Top of Stored data

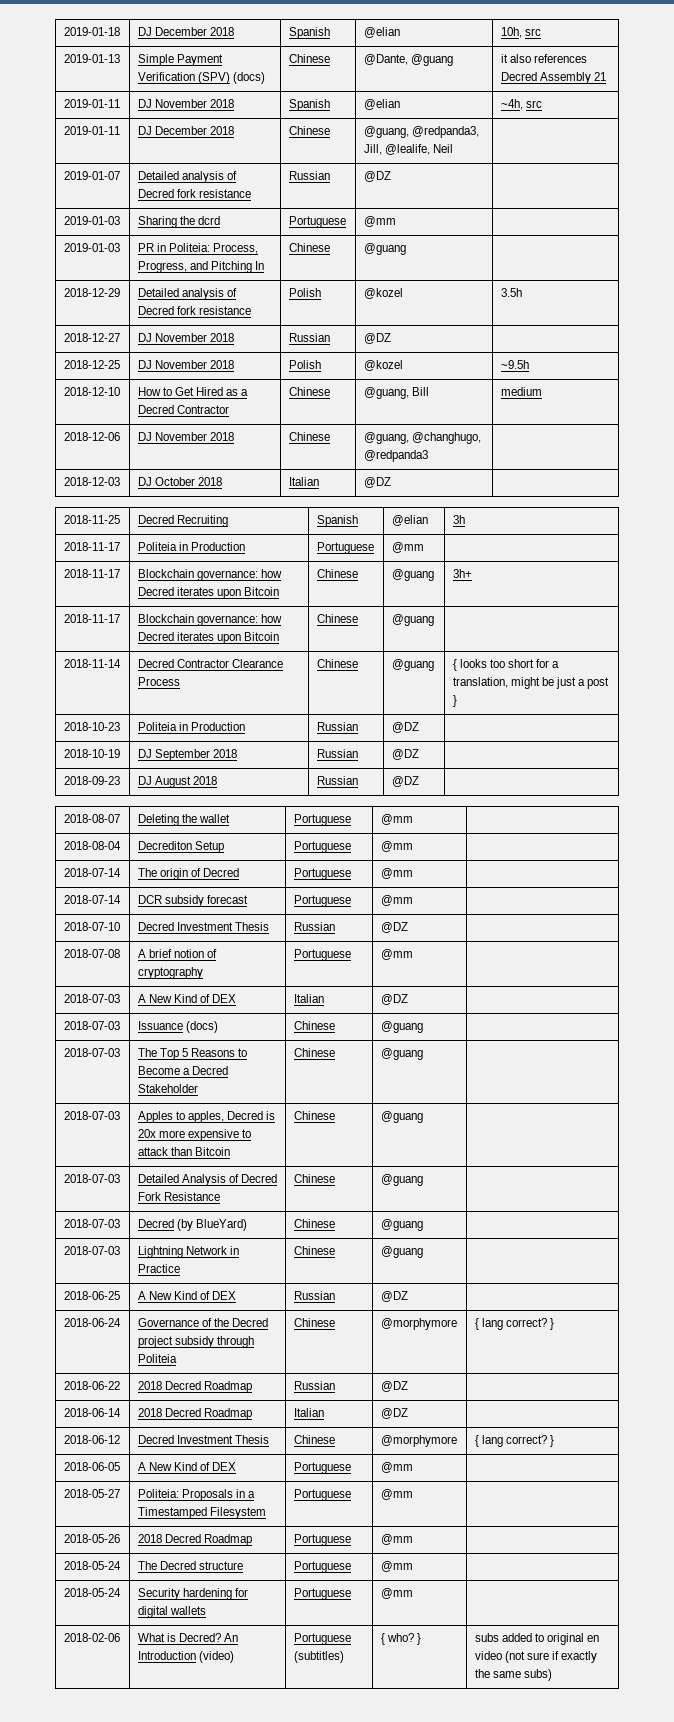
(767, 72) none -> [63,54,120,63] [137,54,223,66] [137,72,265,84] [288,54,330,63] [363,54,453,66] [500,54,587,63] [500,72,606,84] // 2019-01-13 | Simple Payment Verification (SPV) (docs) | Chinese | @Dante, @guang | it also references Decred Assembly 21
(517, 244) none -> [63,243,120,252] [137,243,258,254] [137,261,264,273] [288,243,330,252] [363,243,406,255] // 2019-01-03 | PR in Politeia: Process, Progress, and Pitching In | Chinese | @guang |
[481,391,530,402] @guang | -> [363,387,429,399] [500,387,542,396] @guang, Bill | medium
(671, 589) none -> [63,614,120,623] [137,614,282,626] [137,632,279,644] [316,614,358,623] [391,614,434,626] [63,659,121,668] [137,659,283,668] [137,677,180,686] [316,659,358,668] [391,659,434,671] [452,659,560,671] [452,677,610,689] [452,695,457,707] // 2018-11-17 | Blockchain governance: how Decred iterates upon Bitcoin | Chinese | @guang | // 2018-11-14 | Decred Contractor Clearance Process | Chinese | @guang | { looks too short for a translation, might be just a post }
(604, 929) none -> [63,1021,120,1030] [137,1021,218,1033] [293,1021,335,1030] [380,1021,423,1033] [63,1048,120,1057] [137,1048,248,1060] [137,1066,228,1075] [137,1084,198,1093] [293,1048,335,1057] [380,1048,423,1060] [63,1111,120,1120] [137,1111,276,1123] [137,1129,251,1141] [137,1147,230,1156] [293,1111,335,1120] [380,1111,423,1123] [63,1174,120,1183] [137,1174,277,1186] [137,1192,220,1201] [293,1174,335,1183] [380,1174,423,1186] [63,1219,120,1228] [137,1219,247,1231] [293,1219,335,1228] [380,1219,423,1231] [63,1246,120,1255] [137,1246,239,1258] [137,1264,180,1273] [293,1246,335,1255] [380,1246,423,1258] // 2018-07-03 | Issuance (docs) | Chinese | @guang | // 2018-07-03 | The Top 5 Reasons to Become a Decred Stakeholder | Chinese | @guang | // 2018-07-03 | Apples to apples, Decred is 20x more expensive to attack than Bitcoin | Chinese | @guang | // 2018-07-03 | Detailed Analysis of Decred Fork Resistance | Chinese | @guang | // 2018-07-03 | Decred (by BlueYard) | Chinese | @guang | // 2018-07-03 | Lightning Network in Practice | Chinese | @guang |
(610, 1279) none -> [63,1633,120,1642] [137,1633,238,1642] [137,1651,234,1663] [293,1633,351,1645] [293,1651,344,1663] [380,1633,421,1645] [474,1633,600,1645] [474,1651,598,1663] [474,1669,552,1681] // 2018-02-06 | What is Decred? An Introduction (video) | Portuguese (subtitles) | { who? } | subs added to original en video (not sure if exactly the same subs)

Bottom of Stored data

■ **The problem**
Beginning with the first line of the records, write out every line up to and including the one with "(671, 589) none", exactly, and omit all pictures.

■ **Completed exercise**
(767, 72) none -> [63,54,120,63] [137,54,223,66] [137,72,265,84] [288,54,330,63] [363,54,453,66] [500,54,587,63] [500,72,606,84] // 2019-01-13 | Simple Payment Verification (SPV) (docs) | Chinese | @Dante, @guang | it also references Decred Assembly 21
(517, 244) none -> [63,243,120,252] [137,243,258,254] [137,261,264,273] [288,243,330,252] [363,243,406,255] // 2019-01-03 | PR in Politeia: Process, Progress, and Pitching In | Chinese | @guang |
[481,391,530,402] @guang | -> [363,387,429,399] [500,387,542,396] @guang, Bill | medium
(671, 589) none -> [63,614,120,623] [137,614,282,626] [137,632,279,644] [316,614,358,623] [391,614,434,626] [63,659,121,668] [137,659,283,668] [137,677,180,686] [316,659,358,668] [391,659,434,671] [452,659,560,671] [452,677,610,689] [452,695,457,707] // 2018-11-17 | Blockchain governance: how Decred iterates upon Bitcoin | Chinese | @guang | // 2018-11-14 | Decred Contractor Clearance Process | Chinese | @guang | { looks too short for a translation, might be just a post }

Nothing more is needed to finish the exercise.